§ **MATERIAL FOR THIS EXERCISE**
◆ ◆ ◆ ◆ ◆

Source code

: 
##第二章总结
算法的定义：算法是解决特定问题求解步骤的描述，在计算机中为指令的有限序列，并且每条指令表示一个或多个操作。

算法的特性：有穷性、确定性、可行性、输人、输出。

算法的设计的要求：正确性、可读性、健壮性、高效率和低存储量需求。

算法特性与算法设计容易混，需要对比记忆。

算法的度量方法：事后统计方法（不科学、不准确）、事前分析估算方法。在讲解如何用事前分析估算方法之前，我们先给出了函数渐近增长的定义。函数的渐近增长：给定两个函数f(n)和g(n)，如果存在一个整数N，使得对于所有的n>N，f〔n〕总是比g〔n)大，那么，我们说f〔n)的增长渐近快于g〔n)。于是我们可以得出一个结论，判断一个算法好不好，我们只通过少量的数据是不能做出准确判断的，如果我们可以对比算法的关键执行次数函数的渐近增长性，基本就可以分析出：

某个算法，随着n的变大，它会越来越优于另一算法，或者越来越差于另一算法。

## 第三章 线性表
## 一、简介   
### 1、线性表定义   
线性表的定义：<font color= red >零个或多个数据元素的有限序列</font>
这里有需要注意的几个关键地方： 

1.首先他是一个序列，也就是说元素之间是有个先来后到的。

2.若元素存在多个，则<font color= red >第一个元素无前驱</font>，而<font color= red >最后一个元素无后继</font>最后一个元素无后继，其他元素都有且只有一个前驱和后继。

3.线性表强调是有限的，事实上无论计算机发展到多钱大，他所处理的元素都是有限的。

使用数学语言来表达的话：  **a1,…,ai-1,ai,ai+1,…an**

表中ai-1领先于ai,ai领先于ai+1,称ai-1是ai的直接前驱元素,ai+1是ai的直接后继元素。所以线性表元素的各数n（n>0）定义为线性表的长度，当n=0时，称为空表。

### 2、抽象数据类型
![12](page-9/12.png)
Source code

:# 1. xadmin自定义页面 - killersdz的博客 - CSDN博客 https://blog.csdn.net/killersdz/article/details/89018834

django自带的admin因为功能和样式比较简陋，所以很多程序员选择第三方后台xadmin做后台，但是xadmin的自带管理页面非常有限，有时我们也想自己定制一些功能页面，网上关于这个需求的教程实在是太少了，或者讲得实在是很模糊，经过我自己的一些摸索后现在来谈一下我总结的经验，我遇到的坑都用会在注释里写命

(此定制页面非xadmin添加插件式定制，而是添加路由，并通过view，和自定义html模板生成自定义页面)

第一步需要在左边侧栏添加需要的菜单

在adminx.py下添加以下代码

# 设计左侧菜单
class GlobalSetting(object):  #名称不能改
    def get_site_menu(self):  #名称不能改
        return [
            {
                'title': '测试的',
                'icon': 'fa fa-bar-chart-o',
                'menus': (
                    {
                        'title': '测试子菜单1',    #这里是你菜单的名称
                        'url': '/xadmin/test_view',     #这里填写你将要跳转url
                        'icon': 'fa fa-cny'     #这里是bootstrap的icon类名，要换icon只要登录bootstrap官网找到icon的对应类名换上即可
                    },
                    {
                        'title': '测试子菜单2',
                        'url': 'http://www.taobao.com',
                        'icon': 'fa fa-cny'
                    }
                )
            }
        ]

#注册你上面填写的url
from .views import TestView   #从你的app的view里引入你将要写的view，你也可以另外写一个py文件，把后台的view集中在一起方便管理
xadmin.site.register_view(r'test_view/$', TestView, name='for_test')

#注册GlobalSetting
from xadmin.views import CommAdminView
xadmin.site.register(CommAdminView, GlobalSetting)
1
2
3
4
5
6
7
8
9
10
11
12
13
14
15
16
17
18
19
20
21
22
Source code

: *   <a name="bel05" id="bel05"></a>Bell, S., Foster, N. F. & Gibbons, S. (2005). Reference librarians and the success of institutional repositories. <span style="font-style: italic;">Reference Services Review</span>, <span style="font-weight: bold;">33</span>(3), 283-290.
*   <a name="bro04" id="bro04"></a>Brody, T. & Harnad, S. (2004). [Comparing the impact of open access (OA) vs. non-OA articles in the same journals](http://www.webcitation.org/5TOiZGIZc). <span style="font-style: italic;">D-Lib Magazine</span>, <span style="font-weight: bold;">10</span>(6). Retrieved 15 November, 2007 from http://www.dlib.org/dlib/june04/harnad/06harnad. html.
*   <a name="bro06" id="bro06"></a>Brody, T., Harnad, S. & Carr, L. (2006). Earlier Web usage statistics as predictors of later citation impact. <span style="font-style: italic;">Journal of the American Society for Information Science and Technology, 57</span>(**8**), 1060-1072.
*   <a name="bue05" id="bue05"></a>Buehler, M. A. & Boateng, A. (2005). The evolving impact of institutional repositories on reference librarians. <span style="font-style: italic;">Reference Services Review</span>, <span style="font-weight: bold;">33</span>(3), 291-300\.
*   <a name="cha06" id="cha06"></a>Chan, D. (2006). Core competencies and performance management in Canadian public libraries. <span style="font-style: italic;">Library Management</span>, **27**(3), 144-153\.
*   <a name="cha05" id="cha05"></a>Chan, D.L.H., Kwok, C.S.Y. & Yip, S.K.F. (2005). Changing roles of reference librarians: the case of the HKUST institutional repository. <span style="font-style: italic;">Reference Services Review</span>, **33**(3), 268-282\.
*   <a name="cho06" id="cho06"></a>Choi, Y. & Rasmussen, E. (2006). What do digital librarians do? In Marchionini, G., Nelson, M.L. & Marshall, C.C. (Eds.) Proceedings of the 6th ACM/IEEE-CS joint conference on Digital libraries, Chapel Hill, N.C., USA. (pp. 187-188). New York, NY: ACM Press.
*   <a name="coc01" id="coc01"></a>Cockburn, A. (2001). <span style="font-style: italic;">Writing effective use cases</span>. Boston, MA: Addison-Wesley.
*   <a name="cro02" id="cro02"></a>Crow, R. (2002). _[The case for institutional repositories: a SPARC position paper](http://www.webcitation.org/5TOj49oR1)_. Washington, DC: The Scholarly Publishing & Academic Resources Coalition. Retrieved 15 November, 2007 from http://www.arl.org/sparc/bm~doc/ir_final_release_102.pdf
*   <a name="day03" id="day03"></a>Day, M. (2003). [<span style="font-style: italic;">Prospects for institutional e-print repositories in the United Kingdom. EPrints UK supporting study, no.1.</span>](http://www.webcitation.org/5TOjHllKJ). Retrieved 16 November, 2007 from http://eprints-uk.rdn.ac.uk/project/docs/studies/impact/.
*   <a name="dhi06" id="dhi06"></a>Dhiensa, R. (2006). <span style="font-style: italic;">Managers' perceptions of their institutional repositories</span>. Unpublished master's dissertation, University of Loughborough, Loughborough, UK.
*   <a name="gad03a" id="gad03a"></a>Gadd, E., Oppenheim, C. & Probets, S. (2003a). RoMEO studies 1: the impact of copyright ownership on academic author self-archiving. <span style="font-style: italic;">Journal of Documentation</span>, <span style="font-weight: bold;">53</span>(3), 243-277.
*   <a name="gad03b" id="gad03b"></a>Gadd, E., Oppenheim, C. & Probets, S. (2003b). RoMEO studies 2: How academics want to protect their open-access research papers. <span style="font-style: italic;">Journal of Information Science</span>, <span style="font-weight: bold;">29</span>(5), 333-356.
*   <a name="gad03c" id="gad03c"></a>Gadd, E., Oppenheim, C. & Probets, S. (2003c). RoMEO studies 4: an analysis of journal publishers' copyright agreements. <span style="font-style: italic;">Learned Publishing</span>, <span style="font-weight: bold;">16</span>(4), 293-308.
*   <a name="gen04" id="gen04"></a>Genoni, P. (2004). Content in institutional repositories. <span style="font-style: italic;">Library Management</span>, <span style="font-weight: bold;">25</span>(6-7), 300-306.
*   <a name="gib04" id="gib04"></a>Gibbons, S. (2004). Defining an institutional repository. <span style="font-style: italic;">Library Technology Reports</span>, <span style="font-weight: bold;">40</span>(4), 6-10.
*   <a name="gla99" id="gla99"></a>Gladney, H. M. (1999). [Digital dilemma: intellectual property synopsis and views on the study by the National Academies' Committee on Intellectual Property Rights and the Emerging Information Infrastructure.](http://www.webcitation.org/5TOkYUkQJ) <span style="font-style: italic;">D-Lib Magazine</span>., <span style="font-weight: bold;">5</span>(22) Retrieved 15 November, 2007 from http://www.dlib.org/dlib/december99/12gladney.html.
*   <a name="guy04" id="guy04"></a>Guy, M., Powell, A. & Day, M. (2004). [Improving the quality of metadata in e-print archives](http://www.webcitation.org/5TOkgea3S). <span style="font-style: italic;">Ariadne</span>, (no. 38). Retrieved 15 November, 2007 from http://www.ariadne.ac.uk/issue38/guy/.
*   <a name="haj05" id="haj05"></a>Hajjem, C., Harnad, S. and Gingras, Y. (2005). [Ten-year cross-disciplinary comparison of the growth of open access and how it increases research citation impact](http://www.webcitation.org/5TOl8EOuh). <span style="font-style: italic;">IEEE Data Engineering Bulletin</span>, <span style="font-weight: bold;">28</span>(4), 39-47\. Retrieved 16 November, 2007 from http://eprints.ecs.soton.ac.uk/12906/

◆ ◆ ◆ ◆ ◆

Please reproduce the entries from their start through the line containing "某个算法，随着n的变大，它会越来越优于另一算法，或者越来越差于另一算法。", swapping "有穷性" for "有限性" and keeping everything else identical; output only those lines.

Source code

: 
##第二章总结
算法的定义：算法是解决特定问题求解步骤的描述，在计算机中为指令的有限序列，并且每条指令表示一个或多个操作。

算法的特性：有限性、确定性、可行性、输人、输出。

算法的设计的要求：正确性、可读性、健壮性、高效率和低存储量需求。

算法特性与算法设计容易混，需要对比记忆。

算法的度量方法：事后统计方法（不科学、不准确）、事前分析估算方法。在讲解如何用事前分析估算方法之前，我们先给出了函数渐近增长的定义。函数的渐近增长：给定两个函数f(n)和g(n)，如果存在一个整数N，使得对于所有的n>N，f〔n〕总是比g〔n)大，那么，我们说f〔n)的增长渐近快于g〔n)。于是我们可以得出一个结论，判断一个算法好不好，我们只通过少量的数据是不能做出准确判断的，如果我们可以对比算法的关键执行次数函数的渐近增长性，基本就可以分析出：

某个算法，随着n的变大，它会越来越优于另一算法，或者越来越差于另一算法。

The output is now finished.